CUDA processor allocation

Hi all,

How does CUDA allocate its multiprocessors to different kernels started by multiple host threads? Say I have 2 host threads, and each one loads its own kernel for different tasks. We also know that the kennels only have 8 threads. Is CUDA smart enough to allocate different multiprocessors to different kennels?

In current CUDA version any running kernel occupies all available multiprocessors on card, it is not possible to run more than one kernel in parallel.
So if you have 2 host threads and each one starts its own kernel (I’m not sure you can actually ‘open’ same device from 2 different threads), these kernels WILL NOT run in parallel.

Ouch. We were hoping could be done. A much more effective way to use the card.

yeah, it’d be cool if you could mix a bandwidth-intensive kernel and an arithmetic-intensive one, for example. Or to fire off many quick jobs but not lose efficiency. Or just for convenience. I’m sure the driver could in theory do it, there’s never any dependencies between blocks anyway.

It looks like it can be done.
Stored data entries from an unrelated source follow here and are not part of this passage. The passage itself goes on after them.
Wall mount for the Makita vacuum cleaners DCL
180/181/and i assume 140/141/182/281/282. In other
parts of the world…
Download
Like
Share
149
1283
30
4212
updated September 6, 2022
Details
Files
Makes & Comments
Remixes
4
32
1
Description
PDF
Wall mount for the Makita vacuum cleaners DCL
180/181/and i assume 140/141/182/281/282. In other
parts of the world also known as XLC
At least with different users on the same system.

The only way I know to make different multiprocessors do different things in parallel is to make the kernel check the blockIdx and do a different task depending on that. Like



else if(blockIdx.x==1)


else ...

But this won’t meet the ‘multiple host threads’ requirement I guess…

About that link: yes, simultaneous CUDA applications are possible, but I don’t think they will really run at once on the multiprocessors. There will be GPU context switching along with CPU context switching, and only one thread can do CUDA stuff at once.

No, it won’t meet the ‘multiple host threads’ requirement. The point of having multiple host threads to launch different kernels is that the host can process the results in a timely fashion.

Different kernel launches, be they from one or multiple host threads, are executed one at a time on the device. While intermingling different kernel launches might seem a like a good idea at first, a number of memory and synchronization issues creep up, bringing efficiency down.

In most cases, rethinking the parallelization approach helps. Perhaps you can have a 3rd host thread, which will be the only host thread communicating with the CUDA device. The other two host threads would then fill out the data structures and signal to the 3rd thread to launch CUDA kernels and memcopies.

Can you describe your application in more detail? If you don’t want to disclose details publicly, you can send me a message.